What hasn't changed in our new super-heated media configuration is that the follow-up story can never undo the original damage. Last night, Vilsack apologized and offered Sherrod a better job. But after a few days in the hot glare of publicity, her life will never be the same. It was ironic to watch the White House press corps pound White House spokesman Robert Gibbs at Wednesday's briefing, wanting to know who knew what and when in the firing of Shirley Sherrod. It was as if they were one answer short of calling this Sherrod-gate. Of course, all the White House and USDA knew was what the same news media with the inquisitive tone had reported without checking the facts or taking into account the motives of the source. Was it press critic H.L. Mencken who pointed out the circular absurdity of newspapers polling their readers on the knowledge of current events they had acquired from reading those same newspapers?

Today the racial story is not so clear-cut.
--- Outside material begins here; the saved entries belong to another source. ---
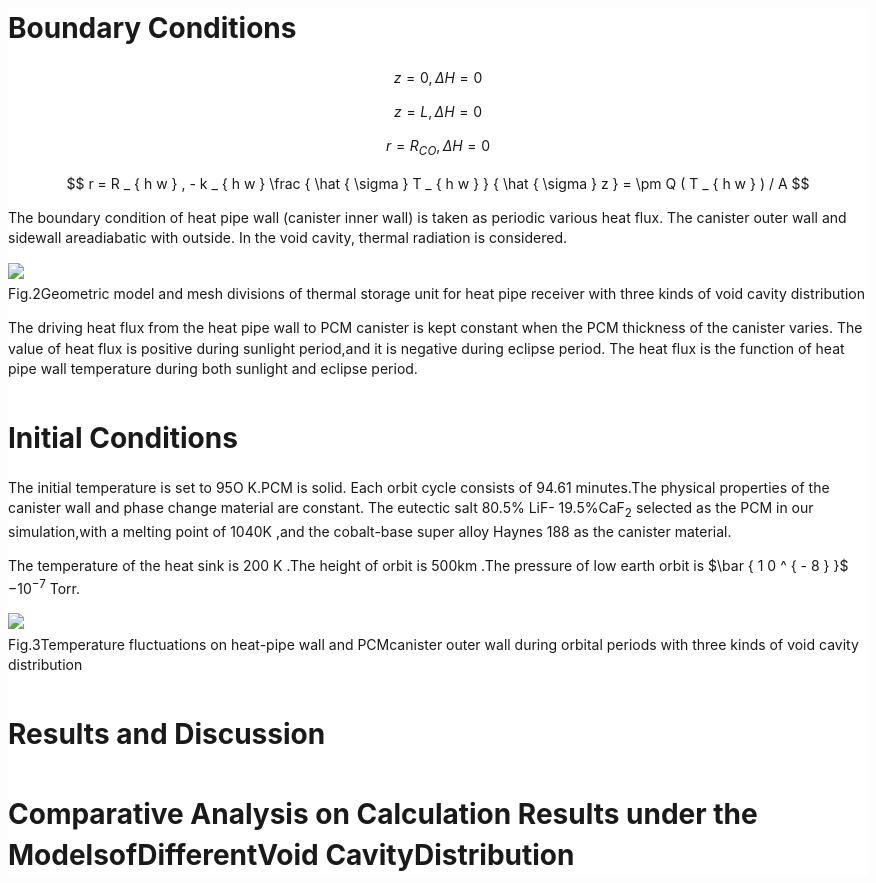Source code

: # Boundary Conditions

$$
z = 0 , \Delta H = 0
$$

$$
z = L , \Delta H = 0
$$

$$
r = R _ { C O } , \Delta H = 0
$$

$$
r = R _ { h w } , - k _ { h w } \frac { \hat { \sigma } T _ { h w } } { \hat { \sigma } z } = \pm Q ( T _ { h w } ) / A
$$

The boundary condition of heat pipe wall (canister inner wall) is taken as periodic various heat flux. The canister outer wall and sidewall areadiabatic with outside. In the void cavity, thermal radiation is considered.

![](images/dee53b2d73caf43795affbcee8db31f815abdb45ab743ad6595afb562b783434.jpg)  
Fig.2Geometric model and mesh divisions of thermal storage unit for heat pipe receiver with three kinds of void cavity distribution

The driving heat flux from the heat pipe wall to PCM canister is kept constant when the PCM thickness of the canister varies. The value of heat flux is positive during sunlight period,and it is negative during eclipse period. The heat flux is the function of heat pipe wall temperature during both sunlight and eclipse period.

# Initial Conditions

The initial temperature is set to 95O K.PCM is solid. Each orbit cycle consists of 94.61 minutes.The physical properties of the canister wall and phase change material are constant. The eutectic salt $8 0 . 5 \%$ LiF- $1 9 . 5 \% \mathrm { C a F } _ { 2 }$ selected as the PCM in our simulation,with a melting point of $1 0 4 0 \mathrm { K }$ ,and the cobalt-base super alloy Haynes 188 as the canister material.

The temperature of the heat sink is $2 0 0 ~ \mathrm { K }$ .The height of orbit is $5 0 0 \mathrm { k m }$ .The pressure of low earth orbit is $\bar { 1 0 ^ { - 8 } }$ $- 1 0 ^ { - 7 }$ Torr.

![](images/0cd16f9e41b94bcc0cae6ff1dcbd979ad7f86295420c0121116881322bb18a50.jpg)  
Fig.3Temperature fluctuations on heat-pipe wall and PCMcanister outer wall during orbital periods with three kinds of void cavity distribution

# Results and Discussion

# Comparative Analysis on Calculation Results under the ModelsofDifferentVoid CavityDistribution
In the face of obvious progress, white Americans have grown impatient with complaints of racism. As polls show, the majority of whites no longer believe that racism is a major issue. For some conservatives, racism is simply a political weapon used by blacks to leverage power.
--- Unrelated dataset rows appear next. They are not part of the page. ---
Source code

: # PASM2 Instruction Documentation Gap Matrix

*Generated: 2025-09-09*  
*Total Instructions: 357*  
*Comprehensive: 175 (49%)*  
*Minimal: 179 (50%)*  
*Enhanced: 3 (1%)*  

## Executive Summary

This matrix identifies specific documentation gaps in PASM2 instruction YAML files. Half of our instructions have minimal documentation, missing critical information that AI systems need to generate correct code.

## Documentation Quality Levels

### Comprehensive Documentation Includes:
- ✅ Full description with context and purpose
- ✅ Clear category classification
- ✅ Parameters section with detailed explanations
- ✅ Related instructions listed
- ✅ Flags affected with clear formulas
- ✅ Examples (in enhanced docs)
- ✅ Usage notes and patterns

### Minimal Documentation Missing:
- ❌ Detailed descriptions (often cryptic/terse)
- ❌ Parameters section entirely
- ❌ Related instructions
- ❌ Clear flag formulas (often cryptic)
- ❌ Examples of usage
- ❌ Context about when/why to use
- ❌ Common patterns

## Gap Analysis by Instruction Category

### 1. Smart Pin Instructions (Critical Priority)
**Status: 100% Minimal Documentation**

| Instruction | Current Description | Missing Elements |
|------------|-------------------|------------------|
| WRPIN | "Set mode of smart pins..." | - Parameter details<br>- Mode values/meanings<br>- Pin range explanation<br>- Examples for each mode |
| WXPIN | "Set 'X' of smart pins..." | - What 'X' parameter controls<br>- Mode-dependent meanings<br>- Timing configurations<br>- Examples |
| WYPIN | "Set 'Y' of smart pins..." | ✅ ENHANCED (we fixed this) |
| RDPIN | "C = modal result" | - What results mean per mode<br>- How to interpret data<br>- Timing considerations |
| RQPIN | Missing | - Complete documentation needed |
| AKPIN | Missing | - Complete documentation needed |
Breitbart's work attempts to fulfill a particularly virulent conservative fantasy: that black people are just as racist as whites, that they secretly harbor hatred for whites and are prepared to take revenge. It is a recurring theme in commentaries on the Fox News Network and the conservative blogs. These white anxieties have escalated as African Americans acquired real power — culminating in Barack Obama inside the White House. Now black people can do more than just talk about racism — they can do something about it.

That's why Glenn Beck calls President Obama a racist. He must be, right? Ultimately, the Sherrod scenario presented by Breitbart was a dream fulfilled for the right. Here was a black bureaucrat admitting to secretly taking revenge on a white man, and a roomful of NAACP members nodding in agreement with her. Since Breitbart couldn't actually find the damning footage, he just made it up. Apparently, there was no one at Fox News who could say, "Let's wait a minute; does this sound like the NAACP, or someone who has worked in the government for 25 years? And why does Breitbart want us to run this?" The important issue is why no one asked those questions before forever disrupting the life of Shirley Sherrod.